* [Activity] Swap "Giriş Yap" for "Oturum Aç" throughout the text of the rows below, leaving everything else unchanged. Reproduce the text of every row, and omit the pictures from the answer.

(Saved data entries)
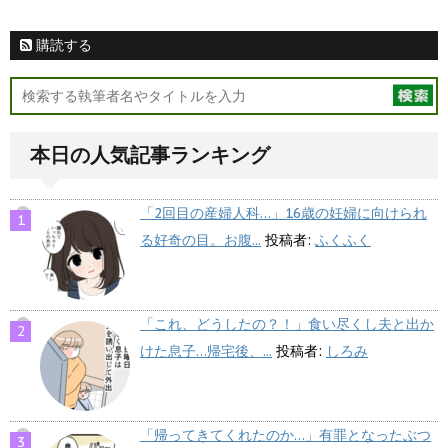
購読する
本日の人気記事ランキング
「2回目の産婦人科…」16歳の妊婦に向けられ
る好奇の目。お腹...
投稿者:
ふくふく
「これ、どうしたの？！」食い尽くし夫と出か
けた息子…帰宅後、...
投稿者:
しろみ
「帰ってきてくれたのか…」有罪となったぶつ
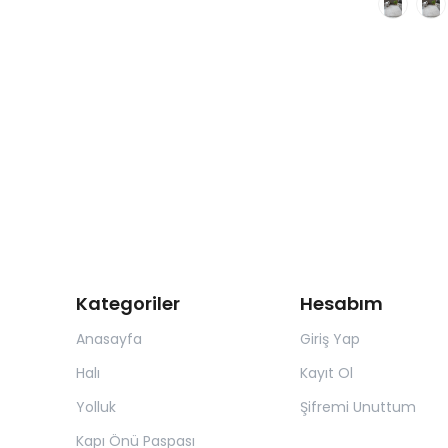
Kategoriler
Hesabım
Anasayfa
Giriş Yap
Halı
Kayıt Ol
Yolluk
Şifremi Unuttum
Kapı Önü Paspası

* [Result of this task]
購読する
本日の人気記事ランキング
「2回目の産婦人科…」16歳の妊婦に向けられ
る好奇の目。お腹...
投稿者:
ふくふく
「これ、どうしたの？！」食い尽くし夫と出か
けた息子…帰宅後、...
投稿者:
しろみ
「帰ってきてくれたのか…」有罪となったぶつ
Kategoriler
Hesabım
Anasayfa
Oturum Aç
Halı
Kayıt Ol
Yolluk
Şifremi Unuttum
Kapı Önü Paspası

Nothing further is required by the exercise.